Рецензия Грини так и осталась непревзойдённой:

– Мерин ты перéрваный!


Правда, какой-то литсотрудник известил меня, что в подобном стиле писали в 30-е годы.

Может, он этим хотел указать на устарелость, а на самом деле осчастливил – у стихов есть стиль!

( … да ещё какой! В 30-е Союз Писателей ещё не успели выхолостить чистками и репрессиями, в те времена люди ещё писали, а не готовили материалы к преддверию съездов …)

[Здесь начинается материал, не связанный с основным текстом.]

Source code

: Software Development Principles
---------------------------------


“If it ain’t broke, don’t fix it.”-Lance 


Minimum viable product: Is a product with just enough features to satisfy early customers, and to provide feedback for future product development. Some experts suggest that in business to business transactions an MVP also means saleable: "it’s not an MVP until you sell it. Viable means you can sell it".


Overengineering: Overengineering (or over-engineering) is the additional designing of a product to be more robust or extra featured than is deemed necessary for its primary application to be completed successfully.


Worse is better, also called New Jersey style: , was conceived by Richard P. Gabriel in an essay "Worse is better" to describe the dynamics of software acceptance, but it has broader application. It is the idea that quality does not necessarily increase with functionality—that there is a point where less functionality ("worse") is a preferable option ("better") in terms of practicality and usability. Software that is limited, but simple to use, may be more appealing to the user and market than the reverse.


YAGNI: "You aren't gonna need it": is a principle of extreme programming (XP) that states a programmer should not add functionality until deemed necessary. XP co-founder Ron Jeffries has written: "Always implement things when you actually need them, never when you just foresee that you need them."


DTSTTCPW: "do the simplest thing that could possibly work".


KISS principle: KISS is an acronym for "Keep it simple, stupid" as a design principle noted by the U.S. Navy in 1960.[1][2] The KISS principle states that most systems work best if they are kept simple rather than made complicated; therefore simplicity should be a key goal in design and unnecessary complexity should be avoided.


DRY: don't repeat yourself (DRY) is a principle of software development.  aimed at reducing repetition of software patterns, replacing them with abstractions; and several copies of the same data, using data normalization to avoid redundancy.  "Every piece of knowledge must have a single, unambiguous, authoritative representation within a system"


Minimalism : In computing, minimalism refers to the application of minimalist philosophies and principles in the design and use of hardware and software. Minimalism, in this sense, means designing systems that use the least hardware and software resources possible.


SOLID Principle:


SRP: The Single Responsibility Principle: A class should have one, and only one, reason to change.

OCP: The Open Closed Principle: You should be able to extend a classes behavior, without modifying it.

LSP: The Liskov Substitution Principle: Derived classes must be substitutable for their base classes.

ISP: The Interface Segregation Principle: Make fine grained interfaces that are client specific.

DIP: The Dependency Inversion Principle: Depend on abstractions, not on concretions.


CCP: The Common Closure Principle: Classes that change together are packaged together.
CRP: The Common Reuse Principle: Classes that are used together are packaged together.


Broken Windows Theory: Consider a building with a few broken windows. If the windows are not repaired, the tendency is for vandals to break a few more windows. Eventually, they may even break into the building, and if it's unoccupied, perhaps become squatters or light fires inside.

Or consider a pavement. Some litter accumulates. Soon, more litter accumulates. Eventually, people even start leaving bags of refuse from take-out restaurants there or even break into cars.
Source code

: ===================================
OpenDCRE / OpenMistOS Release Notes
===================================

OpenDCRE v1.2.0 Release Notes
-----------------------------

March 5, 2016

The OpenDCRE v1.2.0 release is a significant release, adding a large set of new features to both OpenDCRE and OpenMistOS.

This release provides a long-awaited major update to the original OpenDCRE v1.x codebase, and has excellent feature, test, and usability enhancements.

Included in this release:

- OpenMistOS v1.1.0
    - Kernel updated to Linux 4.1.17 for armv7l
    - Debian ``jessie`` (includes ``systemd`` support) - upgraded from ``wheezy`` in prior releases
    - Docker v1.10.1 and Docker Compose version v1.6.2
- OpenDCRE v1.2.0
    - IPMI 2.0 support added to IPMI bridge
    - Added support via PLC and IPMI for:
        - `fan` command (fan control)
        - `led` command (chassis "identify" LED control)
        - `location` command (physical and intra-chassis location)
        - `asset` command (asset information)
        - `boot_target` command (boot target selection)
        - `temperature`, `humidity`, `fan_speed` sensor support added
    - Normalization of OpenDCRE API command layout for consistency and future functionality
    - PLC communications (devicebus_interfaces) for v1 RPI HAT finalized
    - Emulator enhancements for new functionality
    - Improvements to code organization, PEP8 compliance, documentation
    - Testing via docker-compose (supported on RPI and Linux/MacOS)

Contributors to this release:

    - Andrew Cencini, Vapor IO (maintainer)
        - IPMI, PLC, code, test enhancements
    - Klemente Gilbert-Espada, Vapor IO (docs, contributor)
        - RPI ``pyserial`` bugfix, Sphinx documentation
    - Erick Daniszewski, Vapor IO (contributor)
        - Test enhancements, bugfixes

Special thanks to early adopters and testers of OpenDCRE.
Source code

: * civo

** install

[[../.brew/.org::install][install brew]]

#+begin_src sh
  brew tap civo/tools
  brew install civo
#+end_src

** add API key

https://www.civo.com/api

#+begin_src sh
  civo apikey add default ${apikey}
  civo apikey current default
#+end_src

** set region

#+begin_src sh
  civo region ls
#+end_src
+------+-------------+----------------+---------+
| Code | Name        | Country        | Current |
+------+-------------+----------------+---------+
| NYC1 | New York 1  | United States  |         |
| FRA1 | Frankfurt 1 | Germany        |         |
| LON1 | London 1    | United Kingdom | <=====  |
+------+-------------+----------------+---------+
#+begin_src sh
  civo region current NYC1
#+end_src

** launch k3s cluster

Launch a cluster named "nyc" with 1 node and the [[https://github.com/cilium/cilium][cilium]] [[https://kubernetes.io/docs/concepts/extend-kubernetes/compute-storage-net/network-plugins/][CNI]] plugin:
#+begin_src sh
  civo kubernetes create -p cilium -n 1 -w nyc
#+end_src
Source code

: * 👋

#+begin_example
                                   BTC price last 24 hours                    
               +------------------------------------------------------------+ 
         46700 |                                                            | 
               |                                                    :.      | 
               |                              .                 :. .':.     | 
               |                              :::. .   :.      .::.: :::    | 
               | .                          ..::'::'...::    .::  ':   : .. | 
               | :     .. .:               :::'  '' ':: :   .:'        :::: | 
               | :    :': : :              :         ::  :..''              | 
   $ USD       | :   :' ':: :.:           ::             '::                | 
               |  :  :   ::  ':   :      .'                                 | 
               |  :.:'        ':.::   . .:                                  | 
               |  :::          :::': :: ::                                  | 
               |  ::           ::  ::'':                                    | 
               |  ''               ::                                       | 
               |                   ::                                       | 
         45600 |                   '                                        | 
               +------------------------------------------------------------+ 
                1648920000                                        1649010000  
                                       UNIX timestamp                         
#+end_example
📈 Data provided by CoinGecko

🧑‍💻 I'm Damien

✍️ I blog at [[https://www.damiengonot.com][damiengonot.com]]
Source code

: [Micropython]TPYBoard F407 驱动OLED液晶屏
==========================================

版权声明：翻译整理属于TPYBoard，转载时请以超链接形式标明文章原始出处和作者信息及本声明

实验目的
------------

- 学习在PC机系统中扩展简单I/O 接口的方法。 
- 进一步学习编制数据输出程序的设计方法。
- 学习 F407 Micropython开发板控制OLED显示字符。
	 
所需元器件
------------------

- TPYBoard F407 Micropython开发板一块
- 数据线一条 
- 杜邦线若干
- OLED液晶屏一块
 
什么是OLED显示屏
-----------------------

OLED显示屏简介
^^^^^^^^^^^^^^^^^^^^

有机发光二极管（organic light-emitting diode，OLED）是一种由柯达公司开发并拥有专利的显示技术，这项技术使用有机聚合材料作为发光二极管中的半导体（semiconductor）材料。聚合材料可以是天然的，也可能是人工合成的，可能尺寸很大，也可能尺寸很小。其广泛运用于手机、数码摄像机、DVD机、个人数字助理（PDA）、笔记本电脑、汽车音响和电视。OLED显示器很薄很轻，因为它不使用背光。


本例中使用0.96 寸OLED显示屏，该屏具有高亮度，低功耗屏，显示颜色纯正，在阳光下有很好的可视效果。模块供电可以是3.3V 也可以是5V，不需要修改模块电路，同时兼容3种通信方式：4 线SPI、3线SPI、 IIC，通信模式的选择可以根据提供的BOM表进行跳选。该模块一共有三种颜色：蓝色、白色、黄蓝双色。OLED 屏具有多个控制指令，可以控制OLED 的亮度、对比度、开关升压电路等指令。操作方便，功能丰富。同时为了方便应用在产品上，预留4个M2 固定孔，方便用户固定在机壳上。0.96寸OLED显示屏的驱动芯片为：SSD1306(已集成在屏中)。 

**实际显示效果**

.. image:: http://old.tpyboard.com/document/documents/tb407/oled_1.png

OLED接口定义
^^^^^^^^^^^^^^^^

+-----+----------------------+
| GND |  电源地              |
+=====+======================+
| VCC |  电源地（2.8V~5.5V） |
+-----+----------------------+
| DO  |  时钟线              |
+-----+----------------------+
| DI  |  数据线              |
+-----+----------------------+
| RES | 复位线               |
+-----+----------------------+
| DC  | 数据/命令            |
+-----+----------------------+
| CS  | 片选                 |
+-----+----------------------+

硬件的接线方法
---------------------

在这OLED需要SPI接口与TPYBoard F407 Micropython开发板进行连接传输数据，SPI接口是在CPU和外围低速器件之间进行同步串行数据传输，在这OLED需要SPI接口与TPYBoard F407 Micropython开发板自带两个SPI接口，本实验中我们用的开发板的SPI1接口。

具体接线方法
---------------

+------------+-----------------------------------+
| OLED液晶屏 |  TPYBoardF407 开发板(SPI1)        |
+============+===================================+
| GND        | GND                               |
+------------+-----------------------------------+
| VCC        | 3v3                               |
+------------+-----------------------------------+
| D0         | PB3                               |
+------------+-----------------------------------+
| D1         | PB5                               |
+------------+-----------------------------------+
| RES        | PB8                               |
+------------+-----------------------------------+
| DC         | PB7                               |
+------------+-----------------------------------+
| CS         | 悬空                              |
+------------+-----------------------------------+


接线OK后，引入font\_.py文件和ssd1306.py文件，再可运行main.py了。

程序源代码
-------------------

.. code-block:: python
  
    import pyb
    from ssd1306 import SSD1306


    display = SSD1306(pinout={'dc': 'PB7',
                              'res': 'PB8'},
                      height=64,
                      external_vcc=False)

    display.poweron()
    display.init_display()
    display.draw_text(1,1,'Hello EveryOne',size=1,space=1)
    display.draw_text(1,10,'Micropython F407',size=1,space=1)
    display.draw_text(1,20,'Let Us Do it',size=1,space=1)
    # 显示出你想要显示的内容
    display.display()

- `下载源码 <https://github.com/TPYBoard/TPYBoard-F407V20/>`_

Мне исподволь начало доходить, что для людей кормящихся на непыльной должности всякие там «шпаги в небе» нужны не больше, чем занозы в заднице.


Окончательным вразумлением послужил отзыв из журнала «Москва» на «усталую Аллу».

Сразу видно, что литсотрудник проявил серьёзный и вдумчивый подход при рассмотрении полученного стихотворения.

Одно из слов оказалось ему неизвестным и он даже посмотрел в словаре что оно значит.

Он забыл стереть в моём стихе свои карандашные пометки.

Слово «вожделенье» осталось подчёркнутым, а рядом добавлено его толкование – «похоть». Не знаю в каком словаре он это нашёл, но меня оно оскорбило.